═══ GIVEN INFORMATION ═══
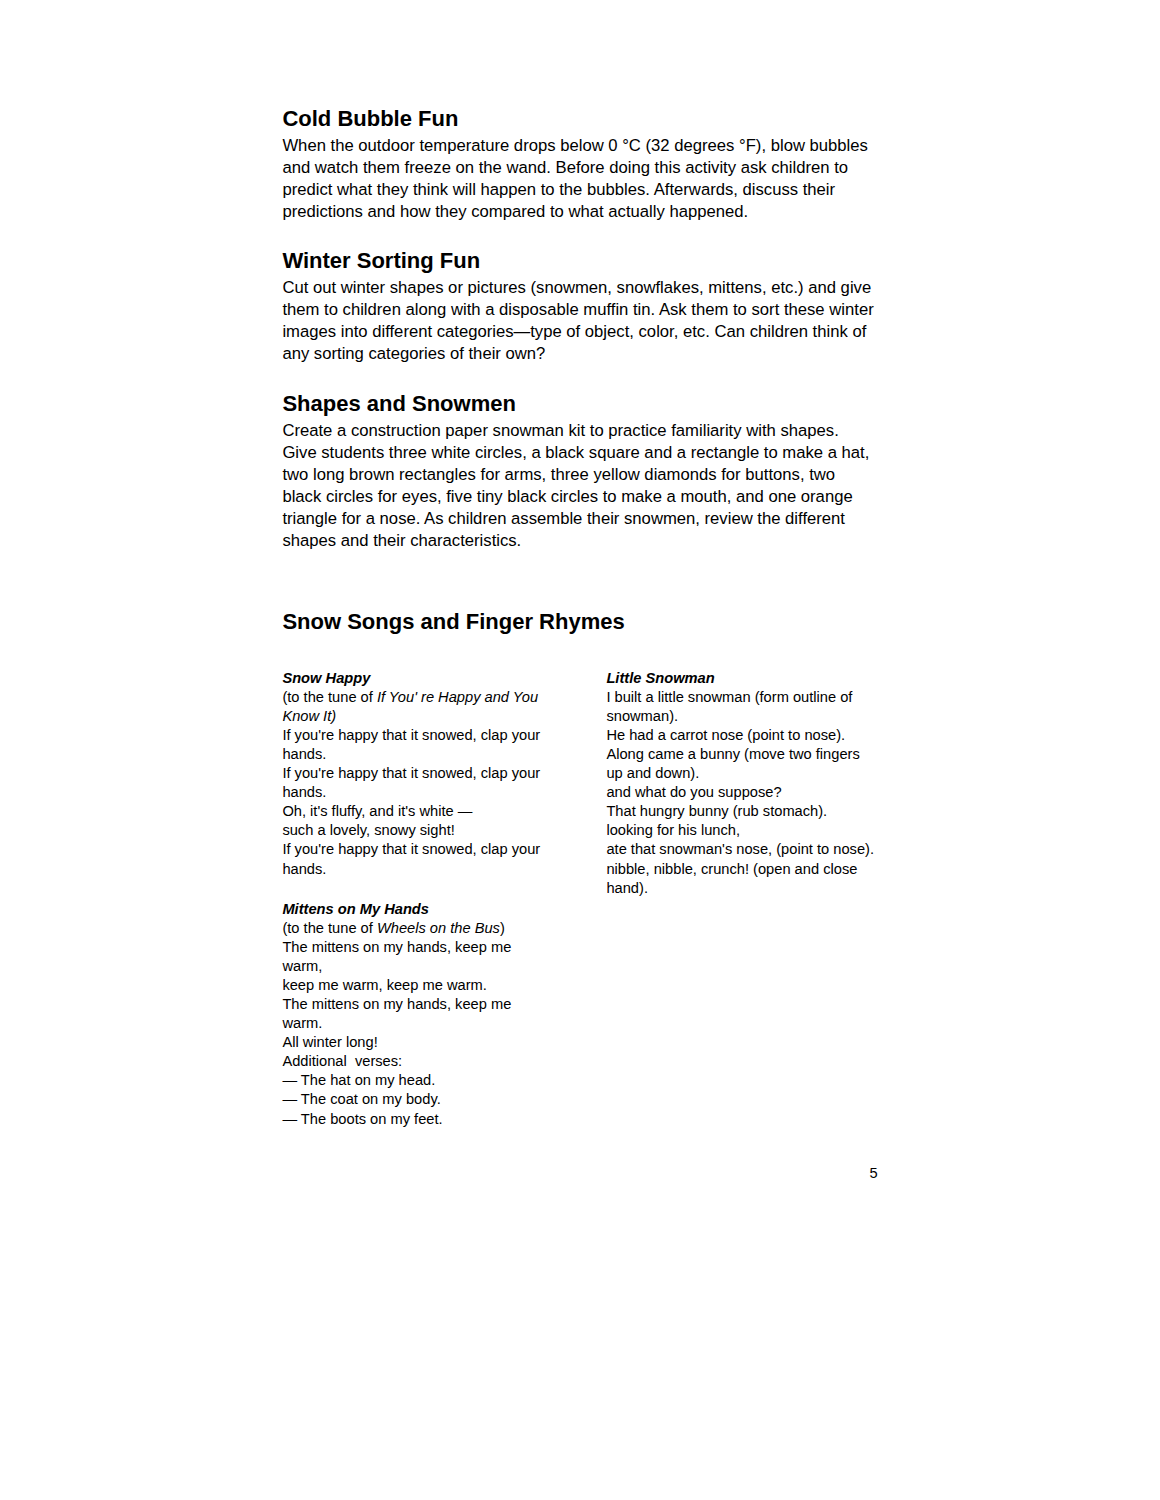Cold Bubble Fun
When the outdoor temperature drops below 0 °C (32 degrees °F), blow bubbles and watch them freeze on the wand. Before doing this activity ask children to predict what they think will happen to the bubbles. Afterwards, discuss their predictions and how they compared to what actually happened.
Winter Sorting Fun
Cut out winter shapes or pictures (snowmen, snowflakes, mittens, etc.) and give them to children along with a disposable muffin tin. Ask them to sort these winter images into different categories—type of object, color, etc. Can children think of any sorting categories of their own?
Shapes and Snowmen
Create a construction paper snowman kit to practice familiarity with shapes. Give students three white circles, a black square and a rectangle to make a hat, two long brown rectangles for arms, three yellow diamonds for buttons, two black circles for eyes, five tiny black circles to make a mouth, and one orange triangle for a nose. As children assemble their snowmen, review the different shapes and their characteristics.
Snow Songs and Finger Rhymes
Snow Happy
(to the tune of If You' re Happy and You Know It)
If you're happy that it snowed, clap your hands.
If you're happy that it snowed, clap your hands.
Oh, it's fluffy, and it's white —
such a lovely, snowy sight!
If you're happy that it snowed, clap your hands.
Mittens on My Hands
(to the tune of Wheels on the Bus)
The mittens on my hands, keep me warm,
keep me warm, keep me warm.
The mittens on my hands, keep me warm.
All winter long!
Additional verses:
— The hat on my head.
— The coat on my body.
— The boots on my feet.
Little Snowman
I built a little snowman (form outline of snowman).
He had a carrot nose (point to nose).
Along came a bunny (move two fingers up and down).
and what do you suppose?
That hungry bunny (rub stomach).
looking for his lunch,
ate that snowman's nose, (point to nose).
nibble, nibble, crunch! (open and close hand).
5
═══
═══ GIVEN INFORMATION ═══
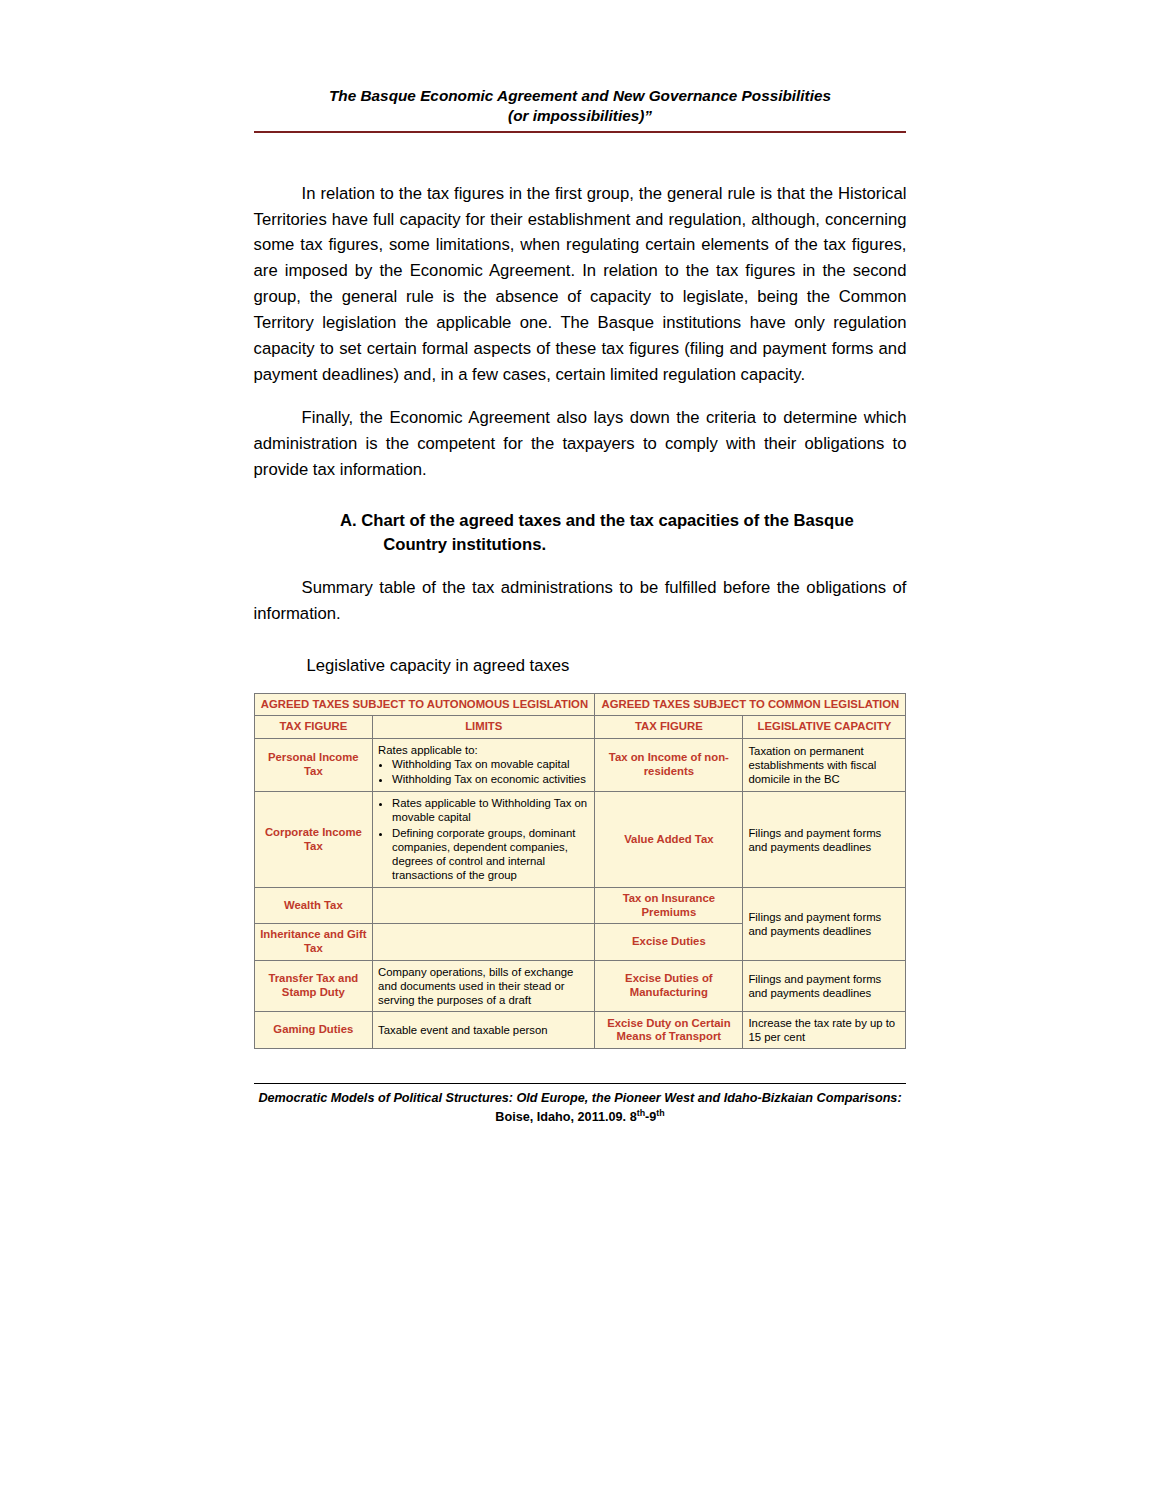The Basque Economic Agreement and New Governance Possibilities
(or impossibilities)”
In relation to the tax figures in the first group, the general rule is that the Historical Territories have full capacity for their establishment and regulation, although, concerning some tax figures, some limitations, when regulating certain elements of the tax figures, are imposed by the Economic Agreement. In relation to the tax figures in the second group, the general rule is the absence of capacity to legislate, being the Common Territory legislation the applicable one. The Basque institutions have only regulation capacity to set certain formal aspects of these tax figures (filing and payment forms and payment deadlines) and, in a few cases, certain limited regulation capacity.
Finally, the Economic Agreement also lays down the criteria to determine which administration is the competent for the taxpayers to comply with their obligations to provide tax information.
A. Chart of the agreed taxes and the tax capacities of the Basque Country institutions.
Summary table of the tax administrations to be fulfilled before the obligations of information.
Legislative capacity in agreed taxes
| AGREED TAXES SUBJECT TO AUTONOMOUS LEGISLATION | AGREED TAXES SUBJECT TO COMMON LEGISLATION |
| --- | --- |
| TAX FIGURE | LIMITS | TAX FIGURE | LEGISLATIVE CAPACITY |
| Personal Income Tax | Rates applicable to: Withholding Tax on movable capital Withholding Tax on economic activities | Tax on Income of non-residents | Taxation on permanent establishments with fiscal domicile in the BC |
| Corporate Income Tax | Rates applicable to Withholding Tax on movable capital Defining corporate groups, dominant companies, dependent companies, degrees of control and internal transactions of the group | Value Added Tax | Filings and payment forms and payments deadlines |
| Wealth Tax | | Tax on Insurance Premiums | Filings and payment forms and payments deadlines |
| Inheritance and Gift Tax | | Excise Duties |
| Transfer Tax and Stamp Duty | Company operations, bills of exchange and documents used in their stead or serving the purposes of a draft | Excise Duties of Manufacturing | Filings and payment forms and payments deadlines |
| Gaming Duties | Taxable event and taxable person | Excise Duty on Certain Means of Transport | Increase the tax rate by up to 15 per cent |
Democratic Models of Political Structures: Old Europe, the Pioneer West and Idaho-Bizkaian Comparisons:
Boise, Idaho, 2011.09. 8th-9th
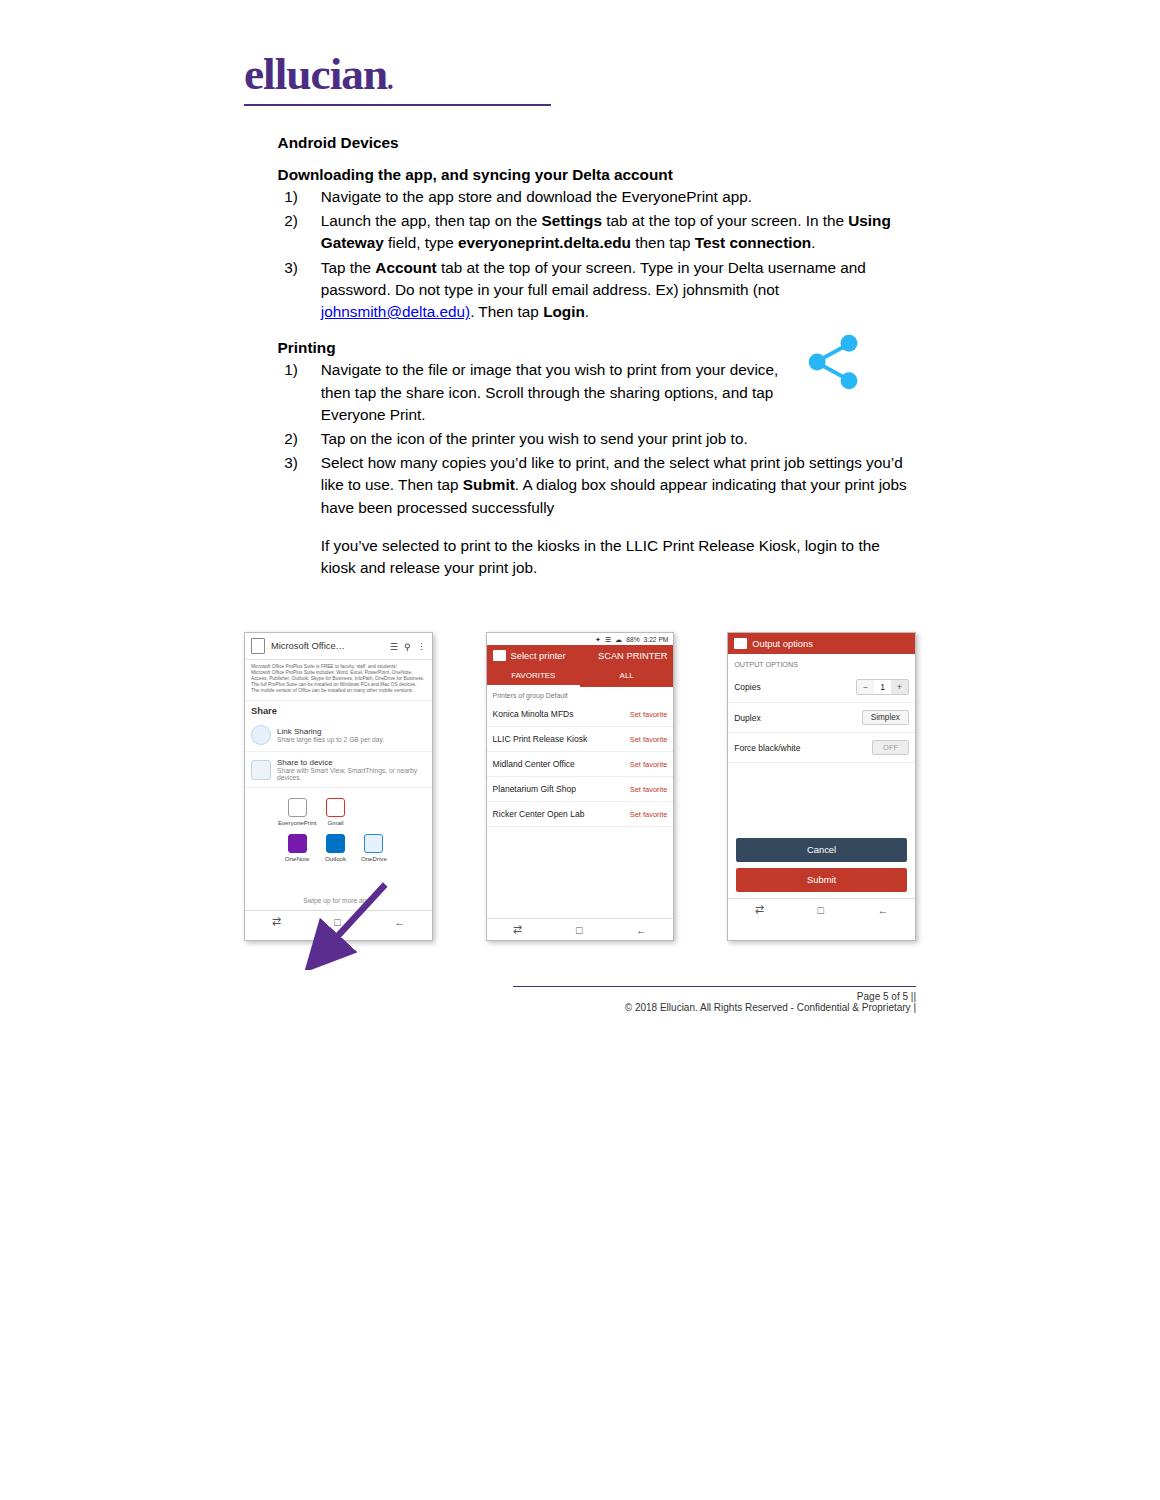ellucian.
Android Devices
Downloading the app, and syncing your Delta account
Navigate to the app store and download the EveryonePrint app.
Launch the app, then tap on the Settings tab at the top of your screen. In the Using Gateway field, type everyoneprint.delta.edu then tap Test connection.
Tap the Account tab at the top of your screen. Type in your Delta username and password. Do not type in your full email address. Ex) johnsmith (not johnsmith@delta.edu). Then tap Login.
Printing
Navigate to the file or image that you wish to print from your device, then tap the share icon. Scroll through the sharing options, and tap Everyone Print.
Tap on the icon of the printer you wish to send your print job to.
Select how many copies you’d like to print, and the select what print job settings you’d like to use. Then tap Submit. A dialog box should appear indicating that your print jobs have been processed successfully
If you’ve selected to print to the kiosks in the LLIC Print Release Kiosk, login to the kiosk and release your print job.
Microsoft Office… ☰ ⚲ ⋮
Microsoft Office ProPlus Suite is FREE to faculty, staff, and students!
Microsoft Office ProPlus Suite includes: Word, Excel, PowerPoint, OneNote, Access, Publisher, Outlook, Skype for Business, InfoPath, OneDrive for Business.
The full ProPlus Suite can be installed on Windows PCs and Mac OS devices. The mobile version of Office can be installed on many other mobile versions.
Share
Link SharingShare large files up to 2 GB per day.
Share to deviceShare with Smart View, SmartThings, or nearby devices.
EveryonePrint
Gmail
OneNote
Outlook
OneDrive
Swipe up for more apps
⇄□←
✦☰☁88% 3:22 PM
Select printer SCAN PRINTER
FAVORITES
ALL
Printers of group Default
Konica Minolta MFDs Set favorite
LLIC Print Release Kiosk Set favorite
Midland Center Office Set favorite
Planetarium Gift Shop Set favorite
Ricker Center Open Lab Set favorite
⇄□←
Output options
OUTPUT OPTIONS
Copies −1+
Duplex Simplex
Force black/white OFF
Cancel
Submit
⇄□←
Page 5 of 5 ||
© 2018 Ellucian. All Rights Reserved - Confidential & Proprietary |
═══
**EXERCISE PROMPT**
Each line above from the one with "Page 5 of 5 ||" up to and including the one with "Confidential & Proprietary |" must be set down exactly, and no line outside that span may appear.

**SOLVED EXERCISE**
Page 5 of 5 ||
© 2018 Ellucian. All Rights Reserved - Confidential & Proprietary |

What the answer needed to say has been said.